Task to carry out:
Put every line of the rows below, from the line containing "Counting the torso" through the end of the rows, into a JSON list of strings with one string per line. Skip blank lines and leave out the pictures.

Excerpts from a dataset
[Start of Attachment]

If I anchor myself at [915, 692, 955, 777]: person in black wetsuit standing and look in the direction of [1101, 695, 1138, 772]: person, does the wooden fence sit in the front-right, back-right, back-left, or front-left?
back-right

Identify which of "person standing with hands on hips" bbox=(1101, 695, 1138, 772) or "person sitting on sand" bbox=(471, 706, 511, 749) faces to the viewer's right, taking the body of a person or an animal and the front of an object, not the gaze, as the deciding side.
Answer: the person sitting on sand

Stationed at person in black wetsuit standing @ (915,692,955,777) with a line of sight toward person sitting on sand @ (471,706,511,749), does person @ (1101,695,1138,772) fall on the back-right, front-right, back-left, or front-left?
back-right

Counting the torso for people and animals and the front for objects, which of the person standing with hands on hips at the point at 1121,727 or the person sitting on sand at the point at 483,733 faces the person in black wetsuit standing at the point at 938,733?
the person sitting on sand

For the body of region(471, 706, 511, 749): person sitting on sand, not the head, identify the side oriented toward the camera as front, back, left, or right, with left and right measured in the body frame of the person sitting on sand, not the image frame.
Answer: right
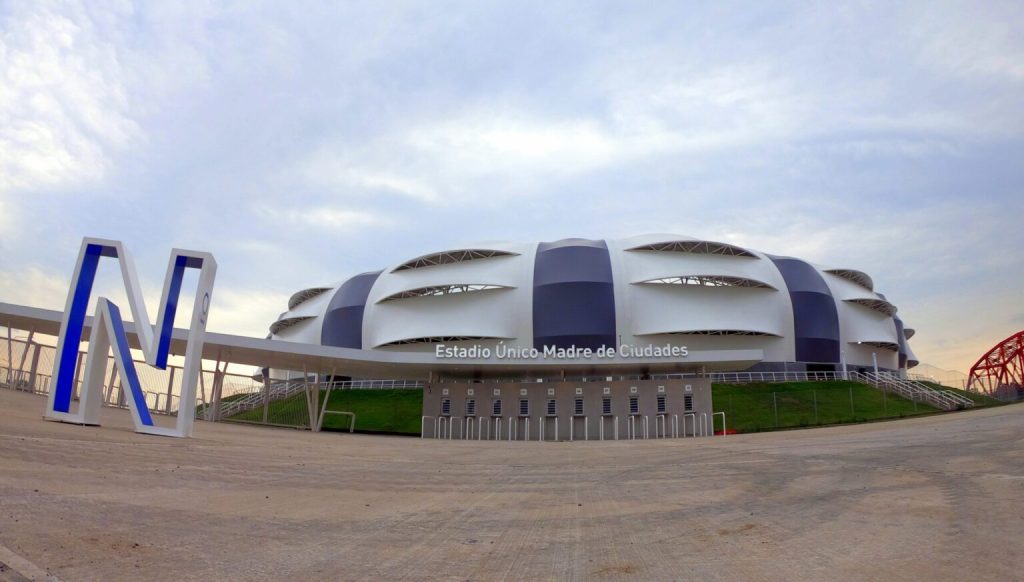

[End of Attachment]

Reply to the exercise:
[
  "Counting the torso for people and animals and the front for objects, which of the person standing with hands on hips at the point at 1121,727 or the person sitting on sand at the point at 483,733 faces the person in black wetsuit standing at the point at 938,733?",
  "the person sitting on sand",
  "For the body of region(471, 706, 511, 749): person sitting on sand, not the head, identify the side oriented toward the camera as front, back, left, or right, with left and right measured in the body frame of the person sitting on sand, not the image frame.",
  "Answer: right"
]